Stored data

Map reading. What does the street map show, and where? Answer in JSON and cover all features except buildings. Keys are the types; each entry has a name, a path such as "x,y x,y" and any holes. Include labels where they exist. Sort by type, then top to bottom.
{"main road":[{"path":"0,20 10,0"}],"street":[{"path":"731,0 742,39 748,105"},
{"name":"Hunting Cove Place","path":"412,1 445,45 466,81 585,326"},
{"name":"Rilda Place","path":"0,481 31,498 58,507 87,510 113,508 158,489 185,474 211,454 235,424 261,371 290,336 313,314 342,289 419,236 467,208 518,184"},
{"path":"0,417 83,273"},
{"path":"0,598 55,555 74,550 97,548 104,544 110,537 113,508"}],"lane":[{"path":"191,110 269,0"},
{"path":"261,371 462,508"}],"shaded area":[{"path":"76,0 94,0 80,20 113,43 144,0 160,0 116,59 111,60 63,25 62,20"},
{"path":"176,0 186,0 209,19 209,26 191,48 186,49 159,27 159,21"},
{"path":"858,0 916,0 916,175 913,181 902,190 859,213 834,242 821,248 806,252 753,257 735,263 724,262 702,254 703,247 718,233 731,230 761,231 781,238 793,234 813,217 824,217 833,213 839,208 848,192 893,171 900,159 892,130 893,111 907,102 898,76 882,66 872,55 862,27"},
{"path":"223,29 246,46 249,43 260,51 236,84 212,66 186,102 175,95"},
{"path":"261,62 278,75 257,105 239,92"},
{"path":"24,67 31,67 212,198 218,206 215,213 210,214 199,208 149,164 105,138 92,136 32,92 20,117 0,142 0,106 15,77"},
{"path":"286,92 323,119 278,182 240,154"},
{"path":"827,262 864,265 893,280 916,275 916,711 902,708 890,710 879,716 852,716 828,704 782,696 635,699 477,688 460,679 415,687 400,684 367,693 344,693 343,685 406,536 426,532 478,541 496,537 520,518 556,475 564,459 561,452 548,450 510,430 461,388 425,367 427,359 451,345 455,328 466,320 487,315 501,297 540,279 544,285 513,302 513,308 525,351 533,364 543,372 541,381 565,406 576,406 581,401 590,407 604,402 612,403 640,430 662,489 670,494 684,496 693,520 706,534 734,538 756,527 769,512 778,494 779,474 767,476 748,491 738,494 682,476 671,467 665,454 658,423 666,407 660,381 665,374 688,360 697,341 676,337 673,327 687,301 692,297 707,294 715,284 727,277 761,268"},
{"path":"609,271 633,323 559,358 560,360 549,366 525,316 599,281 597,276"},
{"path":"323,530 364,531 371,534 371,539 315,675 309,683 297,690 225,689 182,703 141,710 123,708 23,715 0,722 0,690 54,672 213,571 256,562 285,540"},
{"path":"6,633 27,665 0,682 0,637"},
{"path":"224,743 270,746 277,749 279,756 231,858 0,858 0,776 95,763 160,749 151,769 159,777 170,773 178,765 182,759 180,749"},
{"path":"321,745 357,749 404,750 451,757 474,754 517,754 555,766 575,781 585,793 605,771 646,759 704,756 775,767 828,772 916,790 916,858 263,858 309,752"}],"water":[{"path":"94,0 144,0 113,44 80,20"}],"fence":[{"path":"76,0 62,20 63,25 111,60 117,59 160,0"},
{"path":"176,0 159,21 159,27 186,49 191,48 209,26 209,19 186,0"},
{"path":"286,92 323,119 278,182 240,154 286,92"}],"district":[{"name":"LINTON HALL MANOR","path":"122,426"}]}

### Activity:
Only a number is asked for here: the count of lines in the records that hold "Place".

### Written answer:
2